A half-drunk Starbucks cup sits on a shelf. An illegal power line runs to some electronic equipment.
Then Jason takes a look at the contents.
“I always think, ‘Man, it looked better earlier,’ ” he says.
Several commercial construction tools reveal themselves. As does a transmission jack.
Brand-new furniture in the box, BMX bikes, pocket motorcycles, a lawnmower, a large tent are found. More searching turns up used hypodermic needles.
A book of photos reveals milestones of a family through the years. Children’s art fills a box. In one corner is a memorial flag from a military funeral in a triangular display case.
Also: two black velvet paintings of bullfighters. Jason will sell those as well.
“It’s cheesy enough that someone might come in and say, ‘I gotta have that,’ ” he says.

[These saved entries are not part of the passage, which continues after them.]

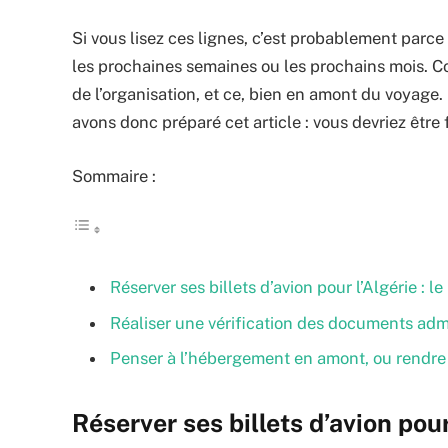
Si vous lisez ces lignes, c’est probablement parc
les prochaines semaines ou les prochains mois. 
de l’organisation, et ce, bien en amont du voyage.
avons donc préparé cet article : vous devriez être 
Sommaire :
Réserver ses billets d’avion pour l’Algérie : 
Réaliser une vérification des documents admi
Penser à l’hébergement en amont, ou rendre v
Réserver ses billets d’avion pour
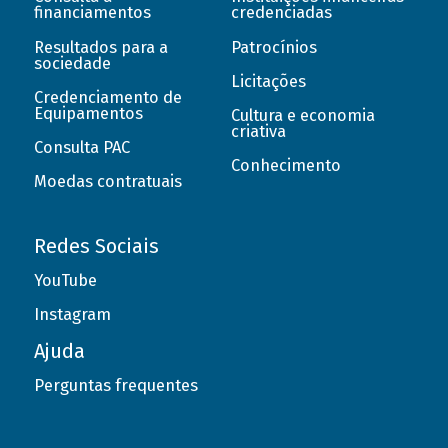
financiamentos
credenciadas
Resultados para a
Patrocínios
sociedade
Licitações
Credenciamento de
Equipamentos
Cultura e economia
criativa
Consulta PAC
Conhecimento
Moedas contratuais
Redes Sociais
YouTube
Instagram
Ajuda
Perguntas frequentes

All told, four days of work to clean out the unit will net him about $2,500 of retail items.
Before closing up, Jason spies a box of trash bags. It’s a common find he says.
“I haven’t had to buy garbage bags in years.”
Craig Sailor: 253-597-8541, @crsailor
Facts about the U.S. self-storage industry
▪ The United States has 48,500 self-storage facilities.
▪ It took the industry more than 25 years to build its first billion square feet of space. It added the second billion in eight years (1998-2005).
▪ The industry generated $27.2 billion in revenues in 2014.
▪ About 9.5 percent of all households rent a unit.
▪ There is 7.3 square feet of self storage space for every man, woman and child in the United States.
▪ More than 1.5 million units are rented to military personnel (6 percent). In communities adjacent to military bases, military occupancy can range from 20 to 95 percent of all units.